• _Exercise description_
Nothing but the lines from the one containing "เวลา 09.00 – 12.00 น." to the end of the data should be returned, each exactly as written.

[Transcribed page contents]
-- Opening Marker --

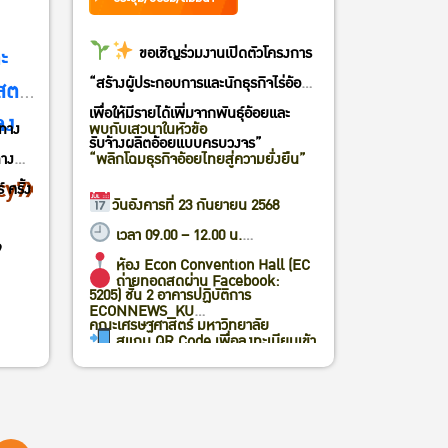
ะ
ขอเชิญร่วมงานเปิดตัวโครงการ
“สร้างผู้ประกอบการและนักธุรกิจไร่อ้อย
ตร์
เพื่อให้มีรายได้เพิ่มจากพันธุ์อ้อยและ
ลง
ทาง
พบกับเสวนาในหัวข้อ
รับจ้างผลิตอ้อยแบบครบวงจร”
ทาง
“พลิกโฉมธุรกิจอ้อยไทยสู่ความยั่งยืน”
cy7X
ครั้ง
วันอังคารที่ 23 กันยายน 2568
เวลา 09.00 – 12.00 น.
9
ห้อง Econ Convention Hall (EC
ตร์
ถ่ายทอดสดผ่าน Facebook:
ะดับ
5205) ชั้น 2 อาคารปฏิบัติการ
ECONNEWS_KU
คณะเศรษฐศาสตร์ มหาวิทยาลัย
งาน
สแกน QR Code เพื่อลงทะเบียนเข้า
เกษตรศาสตร์
ันวาคม
ร่วมงาน
ลงาน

-- Closing Marker --

• _Solution to this problem_
เวลา 09.00 – 12.00 น.
9
ห้อง Econ Convention Hall (EC
ตร์
ถ่ายทอดสดผ่าน Facebook:
ะดับ
5205) ชั้น 2 อาคารปฏิบัติการ
ECONNEWS_KU
คณะเศรษฐศาสตร์ มหาวิทยาลัย
งาน
สแกน QR Code เพื่อลงทะเบียนเข้า
เกษตรศาสตร์
ันวาคม
ร่วมงาน
ลงาน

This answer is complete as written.